Thursday, November 13, 2008

Primary Sources, November 13

Here are the two latest sources are group has found.

http://tsl.state.tx.us/exhibits/annexation/part4/page2.html

The primary source was found by using a word search for Texas annexation. The website is sponsored by the Texas State Library and Archives Committee. This is a reliable source, because it is sponsored by the state and uses original archives for their sources of information. The primary source is a letter written by James K. Polk to a committee in Cincinnati that was debating the Texas issue. They wanted to know where Polk stood on the issue of annexation.
Polk’s letter to the Cincinnati committee, who opposed the annexation of Texas, was very straight forward and short. Polk firmly stood by his view for the immediate annexation of Texas. He believed that since Texas is connected to the Mississippi Valley, and was once part of the American territory. America has the right to bring Texas into the United States. Also, he stated that Texas should have never been ceded away to Spain when the United States acquired Spanish’s Florida. Polk also fears that if the government is to reject Texas’s acceptance to enter the United States. The British will try to bring Texas under their control. He also stated that to ensure that this will never happen again in the future. He is in favor for Oregon to become a state as well.
I believe that Polk’s letter was very simple and easy to understand. He simply stated why he was in favor of the Texas issue and his reasons for believing so. He did not get in great depth about politic issues behind his decision, and did not mention anything about the South or the expansion of slavery in his letter.

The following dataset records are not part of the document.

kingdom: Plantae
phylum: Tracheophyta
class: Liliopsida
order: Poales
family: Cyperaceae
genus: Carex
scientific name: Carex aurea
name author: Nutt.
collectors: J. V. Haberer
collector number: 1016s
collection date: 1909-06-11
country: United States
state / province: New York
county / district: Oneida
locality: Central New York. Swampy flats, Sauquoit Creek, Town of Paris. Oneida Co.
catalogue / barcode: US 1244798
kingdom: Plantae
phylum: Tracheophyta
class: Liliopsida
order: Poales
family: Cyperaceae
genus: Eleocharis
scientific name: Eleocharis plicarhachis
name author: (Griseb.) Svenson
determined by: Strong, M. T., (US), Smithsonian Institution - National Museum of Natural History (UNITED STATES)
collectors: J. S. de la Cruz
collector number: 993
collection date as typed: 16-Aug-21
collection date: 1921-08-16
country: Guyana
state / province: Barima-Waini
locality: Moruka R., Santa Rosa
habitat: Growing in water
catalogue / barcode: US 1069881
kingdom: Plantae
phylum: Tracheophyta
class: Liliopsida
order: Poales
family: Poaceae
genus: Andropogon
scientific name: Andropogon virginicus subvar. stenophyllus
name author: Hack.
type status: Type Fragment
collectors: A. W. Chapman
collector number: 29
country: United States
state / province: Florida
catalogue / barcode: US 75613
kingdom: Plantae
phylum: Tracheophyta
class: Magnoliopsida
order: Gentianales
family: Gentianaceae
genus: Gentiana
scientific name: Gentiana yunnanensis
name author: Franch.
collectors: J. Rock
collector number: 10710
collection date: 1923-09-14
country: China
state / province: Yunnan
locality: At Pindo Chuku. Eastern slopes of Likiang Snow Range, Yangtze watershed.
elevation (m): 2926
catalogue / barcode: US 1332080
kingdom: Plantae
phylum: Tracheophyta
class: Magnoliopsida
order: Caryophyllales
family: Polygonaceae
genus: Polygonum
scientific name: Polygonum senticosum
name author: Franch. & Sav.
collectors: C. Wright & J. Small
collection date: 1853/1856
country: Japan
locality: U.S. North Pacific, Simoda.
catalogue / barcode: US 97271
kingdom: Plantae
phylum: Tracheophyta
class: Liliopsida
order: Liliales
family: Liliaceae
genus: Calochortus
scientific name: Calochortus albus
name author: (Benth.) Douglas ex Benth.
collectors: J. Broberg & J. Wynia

The second source, http://caho-test.cc.columbia.edu//dbq/11014.html#D, includes the Republican Party platform of 1856. It shows that by the middle of the decade, a new party had risen in opposition to the Democratic Party's position on the territories. For the Republicans, slavery had to stay confined to the South, and the Constitution itself forbade any growth into the territories. It is also interesting to note that the platform uses language such as "in the spirit of Washington and Jefferson" to support their own policies. The irony, of course, is that both men were Southerners and slaveowners, but Republican Party's appeal is to their views on the federal government. Of course, this is also a slight jab at the Democrats, who claimed ideological lineage with Jeffersonian thought throughout the 19th century. This source could be very useful at seeing the evolution of free-soil thought in the 1850s, especially as it relates to national politics.